Comme dans la plupart des pays du sud de l'Europe, la fiscalité sur les héritages a été sensiblement abaissée au cours des deux dernières décennies en Grèce, malgré la cure d'austérité au début des années 2010. L'imposition des descendants directs a notamment été très allégée. Nouvelle réforme en 2025 : jusqu'à présent, toute personne qui ne renonçait pas à l'héritage dans les délais légaux risquait la saisie de ses biens personnels si le défunt avait des dettes. En vertu de la nouvelle réglementation, l'héritier ne sera plus responsable des "ardoises" de ses parents.

Italie

Quand Romano Prodi a instauré en 2006 une "flat tax" sur les héritages

C'est dans la Péninsule que la réforme la plus révolutionnaire en matière de taxation des héritages a eu lieu ces dernières années. En 2006, le gouvernement de Romano Prodi a mis en place une taxe proportionnelle - les taux d'imposition varient de 4 à 8 % - à rebours des systèmes progressifs en vigueur dans toute l'Europe. Surtout, ce big bang fiscal a conduit aussi à rehausser à 1 million d'euros le seuil d'abattement pour une transmission d'entreprise. Une réforme qui a inspiré un autre pays européen, le Danemark.

République tchèque

Prague a invoqué en 2014 de coûteux frais de recouvrement pour supprimer cet impôt

Fini l'impôt sur les successions ? En 2014, la République tchèque a sauté le pas, imitant la Norvège, invoquant pour justifier cette disparition de coûteux frais de recouvrement pour des recettes très maigres.
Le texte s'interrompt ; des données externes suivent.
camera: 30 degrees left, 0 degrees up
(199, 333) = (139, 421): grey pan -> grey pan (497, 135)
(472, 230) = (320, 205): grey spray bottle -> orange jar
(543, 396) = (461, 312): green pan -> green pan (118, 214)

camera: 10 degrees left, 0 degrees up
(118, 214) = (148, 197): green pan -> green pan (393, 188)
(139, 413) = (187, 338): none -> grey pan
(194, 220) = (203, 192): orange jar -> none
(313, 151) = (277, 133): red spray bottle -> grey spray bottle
Une suppression en trompe-l’œil puisque le montant des donations a été réintégré dans le calcul de l'impôt sur le revenu mais en y ajoutant de très généreux abattements. Ailleurs, en Europe, l'Estonie – ou l'impôt sur les sociétés est le plus bas du continent - et la Lettonie n'ont, eux, jamais mis en place de taxation sur les successions.